__WORK REQUEST__
Count the lines in the items below that contain the string "galetes", matching case exactly. Reply with the number alone.

********************

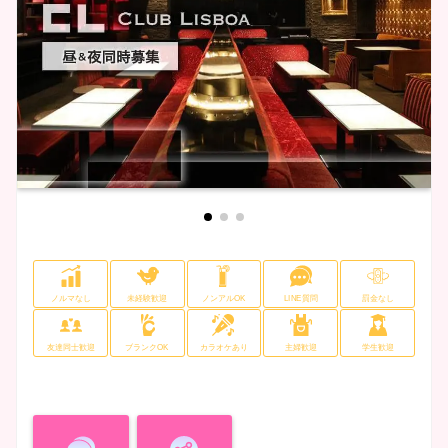
ノルマなし
未経験歓迎
ノンアルOK
LINE質問
罰金なし
友達同士歓迎
ブランクOK
カラオケあり
主婦歓迎
学生歓迎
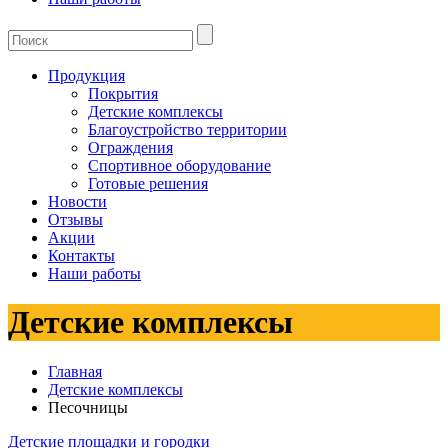
Продукция
Покрытия
Детские комплексы
Благоустройство территории
Ограждения
Спортивное оборудование
Готовые решения
Новости
Отзывы
Акции
Контакты
Наши работы
Детские комплексы
Главная
Детские комплексы
Песочницы
Детские площадки и городки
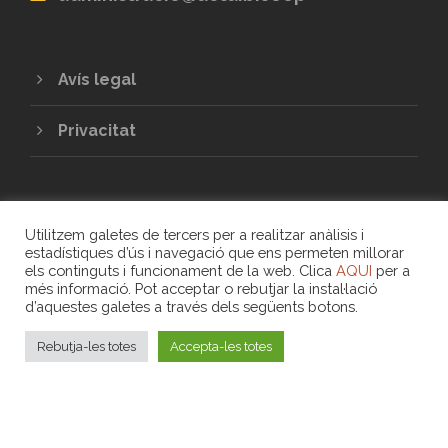
Avís legal
Privacitat
Utilitzem galetes de tercers per a realitzar anàlisis i
estadístiques d’ús i navegació que ens permeten millorar
els continguts i funcionament de la web. Clica
AQUI
per a
més informació. Pot acceptar o rebutjar la instal·lació
COPYRIGHT 2020 - UNIÓ DE COOPERATIVES
d’aquestes galetes a través dels següents botons.
DE TREBALL ASSOCIAT DE LES ILLES
BALEARS
Rebutja-les totes
Accepta-les totes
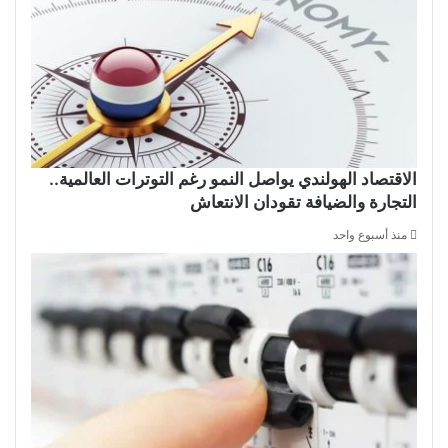
الاقتصاد الهولندي يواصل النمو رغم التوترات العالمية..
التجارة والضيافة تقودان الانتعاش
منذ أسبوع واحد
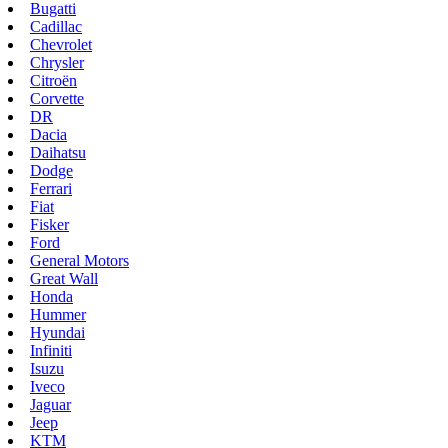
Bugatti
Cadillac
Chevrolet
Chrysler
Citroën
Corvette
DR
Dacia
Daihatsu
Dodge
Ferrari
Fiat
Fisker
Ford
General Motors
Great Wall
Honda
Hummer
Hyundai
Infiniti
Isuzu
Iveco
Jaguar
Jeep
KTM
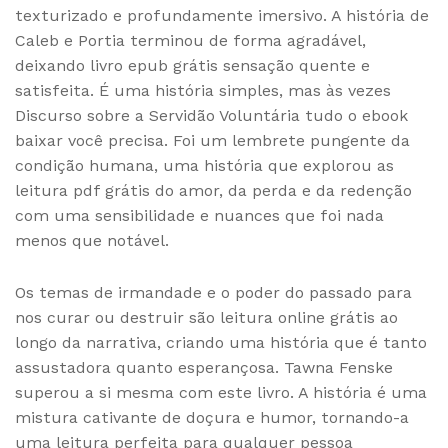
texturizado e profundamente imersivo. A história de
Caleb e Portia terminou de forma agradável,
deixando livro epub grátis sensação quente e
satisfeita. É uma história simples, mas às vezes
Discurso sobre a Servidão Voluntária tudo o ebook
baixar você precisa. Foi um lembrete pungente da
condição humana, uma história que explorou as
leitura pdf grátis do amor, da perda e da redenção
com uma sensibilidade e nuances que foi nada
menos que notável.
Os temas de irmandade e o poder do passado para
nos curar ou destruir são leitura online grátis ao
longo da narrativa, criando uma história que é tanto
assustadora quanto esperançosa. Tawna Fenske
superou a si mesma com este livro. A história é uma
mistura cativante de doçura e humor, tornando-a
uma leitura perfeita para qualquer pessoa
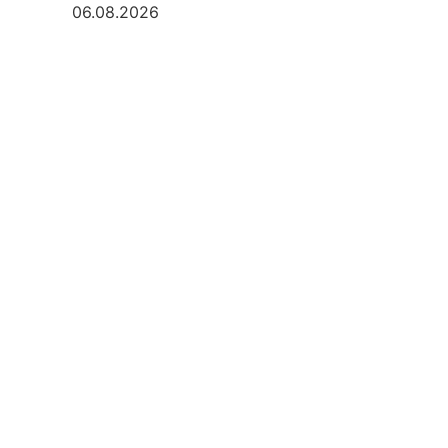
06.08.2026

********************

__WRITTEN RESPONSE__
2